INPUT RECORDS Block Start

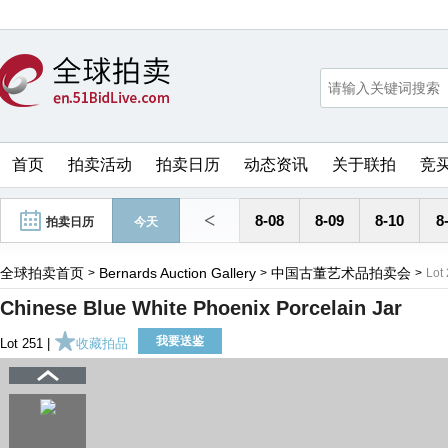
首页
拍卖活动
拍卖日历
动态资讯
关于联拍
竞
<
8-08
8-09
8-10
8
拍卖日历
今天
全球拍卖首页
Bernards Auction Gallery
中国古董艺术品拍卖会
>
>
>
Lot
Chinese Blue White Phoenix Porcelain Jar
我要送鉴
Lot 251 |
收藏拍品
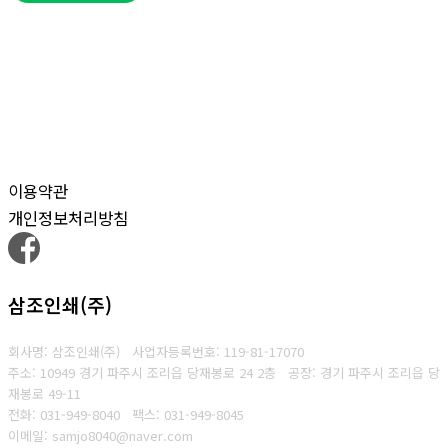
이용약관
개인정보처리방침
삼조인쇄(주)
회사명: 삼조인쇄(주)
사업자등록번호: 119-81-17070
주소: 10949 경기 파주시 조리읍 당재봉로 24 2층 공장: 경기 파주시 조리읍 당
재봉로 49-11
전화: 031-949-8040
팩스: 031-949-8045
이메일: samjo8040@naver.com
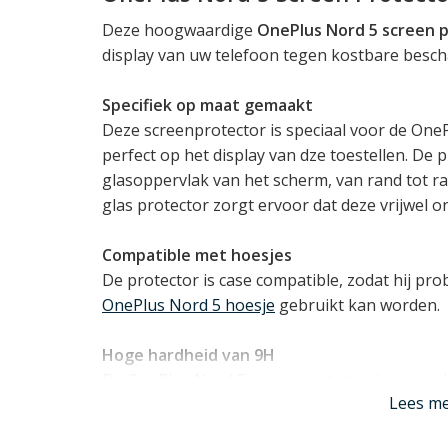
Deze hoogwaardige
OnePlus Nord 5 screen 
display van uw telefoon tegen kostbare besch
Specifiek op maat gemaakt
Deze screenprotector is speciaal voor de On
perfect op het display van dze toestellen. De 
glasoppervlak van het scherm, van rand tot ra
glas protector zorgt ervoor dat deze vrijwel o
Compatible met hoesjes
De protector is case compatible, zodat hij pr
OnePlus Nord 5 hoesje
gebruikt kan worden.
Hoge hardheid van 9H
De OnePlus Nord 5 screenprotector is gemaak
Lees m
van 9H. Dit betekent dat het geharde glas extr
schadelijke energie de absorberen bij directe 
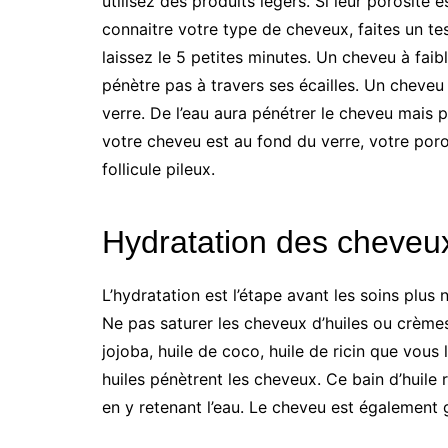
utilisez des produits légers. Si leur porosité 
connaitre votre type de cheveux, faites un t
laissez le 5 petites minutes. Un cheveu à faibl
pénètre pas à travers ses écailles. Un cheve
verre. De l’eau aura pénétrer le cheveu mais p
votre cheveu est au fond du verre, votre poros
follicule pileux.
Hydratation des cheveux
L’hydratation est l’étape avant les soins plus 
Ne pas saturer les cheveux d’huiles ou crèmes
jojoba, huile de coco, huile de ricin que vous
huiles pénètrent les cheveux. Ce bain d’huile r
en y retenant l’eau. Le cheveu est également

INPUT RECORDS Block End

Rewrite the data above, switching each "OnePlus Nord 5" to "OnePlus Nord 4" and keeping every other part of the text unchanged. Omit the pictures from your version.

首页
拍卖活动
拍卖日历
动态资讯
关于联拍
竞
<
8-08
8-09
8-10
8
拍卖日历
今天
全球拍卖首页
Bernards Auction Gallery
中国古董艺术品拍卖会
>
>
>
Lot
Chinese Blue White Phoenix Porcelain Jar
我要送鉴
Lot 251 |
收藏拍品
이용약관
개인정보처리방침
삼조인쇄(주)
회사명: 삼조인쇄(주)
사업자등록번호: 119-81-17070
주소: 10949 경기 파주시 조리읍 당재봉로 24 2층 공장: 경기 파주시 조리읍 당
재봉로 49-11
전화: 031-949-8040
팩스: 031-949-8045
이메일: samjo8040@naver.com
Deze hoogwaardige
OnePlus Nord 4 screen 
display van uw telefoon tegen kostbare besch
Specifiek op maat gemaakt
Deze screenprotector is speciaal voor de On
perfect op het display van dze toestellen. De 
glasoppervlak van het scherm, van rand tot ra
glas protector zorgt ervoor dat deze vrijwel o
Compatible met hoesjes
De protector is case compatible, zodat hij pr
OnePlus Nord 4 hoesje
gebruikt kan worden.
Hoge hardheid van 9H
De OnePlus Nord 4 screenprotector is gemaak
Lees m
van 9H. Dit betekent dat het geharde glas extr
schadelijke energie de absorberen bij directe 
utilisez des produits légers. Si leur porosité 
connaitre votre type de cheveux, faites un t
laissez le 5 petites minutes. Un cheveu à faibl
pénètre pas à travers ses écailles. Un cheve
verre. De l’eau aura pénétrer le cheveu mais p
votre cheveu est au fond du verre, votre poros
follicule pileux.
Hydratation des cheveux
L’hydratation est l’étape avant les soins plus 
Ne pas saturer les cheveux d’huiles ou crèmes
jojoba, huile de coco, huile de ricin que vous
huiles pénètrent les cheveux. Ce bain d’huile r
en y retenant l’eau. Le cheveu est également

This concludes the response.